• Collected data:
[Start of Attachment]
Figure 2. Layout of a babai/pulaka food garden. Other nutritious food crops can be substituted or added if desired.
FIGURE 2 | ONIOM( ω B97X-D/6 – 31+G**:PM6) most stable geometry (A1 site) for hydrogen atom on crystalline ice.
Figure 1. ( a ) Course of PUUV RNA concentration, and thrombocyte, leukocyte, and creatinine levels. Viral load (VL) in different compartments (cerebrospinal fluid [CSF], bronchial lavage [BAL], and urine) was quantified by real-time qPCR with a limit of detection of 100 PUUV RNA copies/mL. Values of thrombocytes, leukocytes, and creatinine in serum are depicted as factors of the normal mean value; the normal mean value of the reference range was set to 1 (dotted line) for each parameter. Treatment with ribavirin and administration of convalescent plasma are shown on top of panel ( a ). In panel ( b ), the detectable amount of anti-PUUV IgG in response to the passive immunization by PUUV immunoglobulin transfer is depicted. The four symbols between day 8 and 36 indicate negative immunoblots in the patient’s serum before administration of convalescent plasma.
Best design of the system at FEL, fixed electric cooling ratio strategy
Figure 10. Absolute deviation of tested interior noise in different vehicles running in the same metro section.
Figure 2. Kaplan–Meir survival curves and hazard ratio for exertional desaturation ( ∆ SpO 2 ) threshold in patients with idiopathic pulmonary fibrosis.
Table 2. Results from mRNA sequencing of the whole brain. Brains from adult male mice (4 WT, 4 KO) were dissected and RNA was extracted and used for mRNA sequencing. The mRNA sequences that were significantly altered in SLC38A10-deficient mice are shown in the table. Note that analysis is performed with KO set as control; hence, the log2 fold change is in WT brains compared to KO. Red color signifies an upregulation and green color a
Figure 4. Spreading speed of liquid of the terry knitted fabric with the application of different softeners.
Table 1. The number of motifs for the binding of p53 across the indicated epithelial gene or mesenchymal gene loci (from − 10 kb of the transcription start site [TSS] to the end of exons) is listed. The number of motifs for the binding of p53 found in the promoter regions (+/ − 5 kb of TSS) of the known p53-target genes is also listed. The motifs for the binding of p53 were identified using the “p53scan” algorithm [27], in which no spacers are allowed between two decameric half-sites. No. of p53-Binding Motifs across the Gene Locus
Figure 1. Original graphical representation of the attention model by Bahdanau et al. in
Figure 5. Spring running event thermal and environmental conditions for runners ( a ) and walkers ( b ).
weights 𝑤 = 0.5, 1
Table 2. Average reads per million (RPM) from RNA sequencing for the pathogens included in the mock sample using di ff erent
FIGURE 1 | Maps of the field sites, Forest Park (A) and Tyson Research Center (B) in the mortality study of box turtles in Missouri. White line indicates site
[End of Attachment]
• Your assignment: Return the entries above word for word.

• Task result:
Figure 2. Layout of a babai/pulaka food garden. Other nutritious food crops can be substituted or added if desired.
FIGURE 2 | ONIOM( ω B97X-D/6 – 31+G**:PM6) most stable geometry (A1 site) for hydrogen atom on crystalline ice.
Figure 1. ( a ) Course of PUUV RNA concentration, and thrombocyte, leukocyte, and creatinine levels. Viral load (VL) in different compartments (cerebrospinal fluid [CSF], bronchial lavage [BAL], and urine) was quantified by real-time qPCR with a limit of detection of 100 PUUV RNA copies/mL. Values of thrombocytes, leukocytes, and creatinine in serum are depicted as factors of the normal mean value; the normal mean value of the reference range was set to 1 (dotted line) for each parameter. Treatment with ribavirin and administration of convalescent plasma are shown on top of panel ( a ). In panel ( b ), the detectable amount of anti-PUUV IgG in response to the passive immunization by PUUV immunoglobulin transfer is depicted. The four symbols between day 8 and 36 indicate negative immunoblots in the patient’s serum before administration of convalescent plasma.
Best design of the system at FEL, fixed electric cooling ratio strategy
Figure 10. Absolute deviation of tested interior noise in different vehicles running in the same metro section.
Figure 2. Kaplan–Meir survival curves and hazard ratio for exertional desaturation ( ∆ SpO 2 ) threshold in patients with idiopathic pulmonary fibrosis.
Table 2. Results from mRNA sequencing of the whole brain. Brains from adult male mice (4 WT, 4 KO) were dissected and RNA was extracted and used for mRNA sequencing. The mRNA sequences that were significantly altered in SLC38A10-deficient mice are shown in the table. Note that analysis is performed with KO set as control; hence, the log2 fold change is in WT brains compared to KO. Red color signifies an upregulation and green color a
Figure 4. Spreading speed of liquid of the terry knitted fabric with the application of different softeners.
Table 1. The number of motifs for the binding of p53 across the indicated epithelial gene or mesenchymal gene loci (from − 10 kb of the transcription start site [TSS] to the end of exons) is listed. The number of motifs for the binding of p53 found in the promoter regions (+/ − 5 kb of TSS) of the known p53-target genes is also listed. The motifs for the binding of p53 were identified using the “p53scan” algorithm [27], in which no spacers are allowed between two decameric half-sites. No. of p53-Binding Motifs across the Gene Locus
Figure 1. Original graphical representation of the attention model by Bahdanau et al. in
Figure 5. Spring running event thermal and environmental conditions for runners ( a ) and walkers ( b ).
weights 𝑤 = 0.5, 1
Table 2. Average reads per million (RPM) from RNA sequencing for the pathogens included in the mock sample using di ff erent
FIGURE 1 | Maps of the field sites, Forest Park (A) and Tyson Research Center (B) in the mortality study of box turtles in Missouri. White line indicates site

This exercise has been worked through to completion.